I read an inspiring piece on how Will Rogers did his movies (for most of his adult life, until he died in 1935, he was a top box office draw), and he never memorized scripts. He'd ask his director, like John Ford, what a scene was about, then go off and think about it, then come back and say whatever came into his mind.
So I went out to Pioneer with seven scripts and no teleprompter. Kind of scary. But after the first one (I memorized the first line: "One of the never ending chores in the Old West was collecting firewood.") and then I just leapt out into the darkness, without a net, and I tripped a couple of times, but by the end of the day I was doing new ideas ("What’s the meaning of 'I'm your huckleberry?'") in one take! Hey, I brought seven scripts and we did 11 bits.
For another bumper, I was talking to one of the cowboys out there named Duncan and in the course of chatting he mentioned that he had a stagecoach. I asked him if it was down here (he lives in Red Lodge, Montana), and he told me it was "over yonder," pointing with his chin in that unique cowboy way.

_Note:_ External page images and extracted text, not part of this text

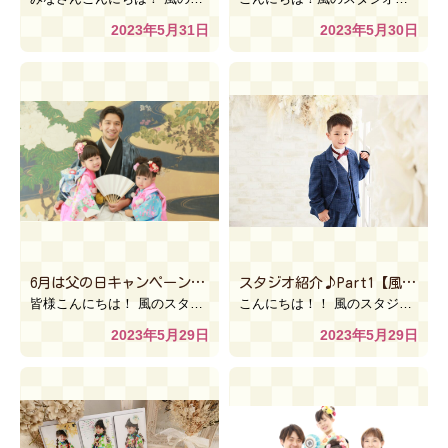
2023年5月31日
2023年5月30日
6月は父の日キャンペーン開催します☆【風のスタジオlelien川越ウニクス南古谷】
スタジオ紹介♪Part1【風のスタジオ インターパーク 宇都宮本店】
皆様こんにちは！ 風のスタジオlelien川越ウニクス南古谷店です！ 皆様、6月のイベントと言ったら […]
こんにちは！！ 風のスタジオinpa宇都宮本店です(*^_^*) 5月ももう終わり！ 本格的に暑くな […]
2023年5月29日
2023年5月29日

The next thing you know, I'm on the box with him and we're tearing down the back roads taping a segment on Bob Paul's incredible stage ride in March of 1881 where he actually surfed on the wagon tongue of a Tombstone stage. I realized as we bowled along, that I had never ridden on the box, ever. It was thrilling and a tad scary. The damn thing is way up off the ground and the horses (we only had two in harness, normally there are six) are chafing and kicking, and lurching, yes, lurching. The stage is creaking, slamming down the roadway. Anyway, at one point I looked at the saguaro clad hills and thought to myself, "Well, this beats working for a living." It was just thrilling and too cool for school.
Finished filming at 5:30, as the last light drained off into the Bradshaws, came home and went for a walk with the dogs. Cleaned the kitchen, came out to the studio. Paul Hutton is flying in tonight. In fact he's landing even as I type this (7:09 P.M.), he'll be renting a car and driving out. We're going to look at the DVD of the stuff we shot in Tombstone and make a plan for tomorrow.
"Somewhere, there is something incredible waiting to be known."